(DATASET begins)

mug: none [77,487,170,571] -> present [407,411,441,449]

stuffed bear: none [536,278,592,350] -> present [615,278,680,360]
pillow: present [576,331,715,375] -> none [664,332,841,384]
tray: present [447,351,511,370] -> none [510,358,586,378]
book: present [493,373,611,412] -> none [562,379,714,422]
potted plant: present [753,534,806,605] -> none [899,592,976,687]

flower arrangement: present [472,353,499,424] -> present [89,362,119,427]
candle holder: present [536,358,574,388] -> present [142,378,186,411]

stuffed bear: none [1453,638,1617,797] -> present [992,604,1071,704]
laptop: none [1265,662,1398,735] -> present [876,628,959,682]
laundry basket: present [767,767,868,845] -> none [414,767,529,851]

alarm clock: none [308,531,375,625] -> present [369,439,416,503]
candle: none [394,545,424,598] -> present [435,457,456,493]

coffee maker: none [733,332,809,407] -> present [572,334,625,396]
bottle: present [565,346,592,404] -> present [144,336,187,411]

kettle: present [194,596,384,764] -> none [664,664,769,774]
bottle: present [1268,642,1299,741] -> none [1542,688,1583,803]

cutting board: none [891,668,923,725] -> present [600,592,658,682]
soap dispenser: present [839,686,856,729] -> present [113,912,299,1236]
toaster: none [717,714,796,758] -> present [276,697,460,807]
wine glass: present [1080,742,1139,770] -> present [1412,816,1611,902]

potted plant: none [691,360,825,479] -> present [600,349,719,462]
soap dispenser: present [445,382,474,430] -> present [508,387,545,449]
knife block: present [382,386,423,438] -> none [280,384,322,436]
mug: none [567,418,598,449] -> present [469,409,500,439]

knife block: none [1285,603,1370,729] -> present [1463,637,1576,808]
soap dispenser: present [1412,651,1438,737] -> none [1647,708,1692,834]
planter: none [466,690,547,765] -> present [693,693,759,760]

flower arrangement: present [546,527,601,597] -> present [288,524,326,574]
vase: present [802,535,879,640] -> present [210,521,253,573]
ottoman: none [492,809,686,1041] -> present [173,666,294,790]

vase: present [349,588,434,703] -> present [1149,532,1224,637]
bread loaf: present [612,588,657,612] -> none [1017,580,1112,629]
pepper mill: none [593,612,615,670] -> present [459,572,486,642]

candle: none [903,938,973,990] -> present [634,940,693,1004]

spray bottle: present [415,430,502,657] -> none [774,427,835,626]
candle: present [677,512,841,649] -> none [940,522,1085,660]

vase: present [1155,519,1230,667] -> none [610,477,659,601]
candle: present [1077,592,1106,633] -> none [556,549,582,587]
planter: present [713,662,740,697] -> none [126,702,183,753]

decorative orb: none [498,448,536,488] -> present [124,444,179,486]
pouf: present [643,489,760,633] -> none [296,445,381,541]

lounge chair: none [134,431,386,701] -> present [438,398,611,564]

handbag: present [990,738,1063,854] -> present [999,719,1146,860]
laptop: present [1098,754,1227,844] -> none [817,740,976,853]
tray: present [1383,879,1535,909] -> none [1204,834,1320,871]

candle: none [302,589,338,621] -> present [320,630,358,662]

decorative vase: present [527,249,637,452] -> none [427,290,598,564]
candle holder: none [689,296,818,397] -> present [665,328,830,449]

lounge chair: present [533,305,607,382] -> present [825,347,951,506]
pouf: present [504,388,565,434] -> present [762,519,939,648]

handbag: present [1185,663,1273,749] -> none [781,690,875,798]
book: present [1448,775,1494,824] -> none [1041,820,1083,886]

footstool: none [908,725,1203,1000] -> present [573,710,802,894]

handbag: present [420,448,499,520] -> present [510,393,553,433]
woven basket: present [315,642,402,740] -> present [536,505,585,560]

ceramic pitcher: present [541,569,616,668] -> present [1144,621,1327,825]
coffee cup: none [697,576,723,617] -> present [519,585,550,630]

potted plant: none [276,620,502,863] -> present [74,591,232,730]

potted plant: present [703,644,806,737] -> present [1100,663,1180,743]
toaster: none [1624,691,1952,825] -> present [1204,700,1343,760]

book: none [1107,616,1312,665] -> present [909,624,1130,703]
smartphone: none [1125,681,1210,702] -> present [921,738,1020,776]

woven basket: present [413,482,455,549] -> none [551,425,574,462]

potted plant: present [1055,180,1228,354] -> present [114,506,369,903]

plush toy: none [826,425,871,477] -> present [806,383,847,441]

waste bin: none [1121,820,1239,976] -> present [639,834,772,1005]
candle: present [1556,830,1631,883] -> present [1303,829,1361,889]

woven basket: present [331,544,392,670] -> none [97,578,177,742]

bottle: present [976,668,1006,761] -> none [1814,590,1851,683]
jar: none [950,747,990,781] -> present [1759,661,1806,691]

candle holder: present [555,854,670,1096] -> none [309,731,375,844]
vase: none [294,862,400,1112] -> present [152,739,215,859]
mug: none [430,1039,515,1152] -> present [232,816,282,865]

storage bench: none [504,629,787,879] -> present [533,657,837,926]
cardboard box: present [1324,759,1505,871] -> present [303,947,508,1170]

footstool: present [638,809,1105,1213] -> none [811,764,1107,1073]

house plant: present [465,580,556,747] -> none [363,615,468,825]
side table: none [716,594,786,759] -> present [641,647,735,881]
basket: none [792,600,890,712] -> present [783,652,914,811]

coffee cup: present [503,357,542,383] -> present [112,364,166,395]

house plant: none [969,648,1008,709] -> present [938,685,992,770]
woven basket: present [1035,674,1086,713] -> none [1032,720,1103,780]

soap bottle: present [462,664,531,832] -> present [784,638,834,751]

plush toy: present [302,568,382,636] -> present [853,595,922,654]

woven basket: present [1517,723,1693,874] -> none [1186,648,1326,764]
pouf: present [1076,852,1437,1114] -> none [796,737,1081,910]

(DATASET ends)

If a line of the data contains the word "planter", it counts toward the total; state that total alone.

▶ _ANSWER TO THE EXERCISE_:
2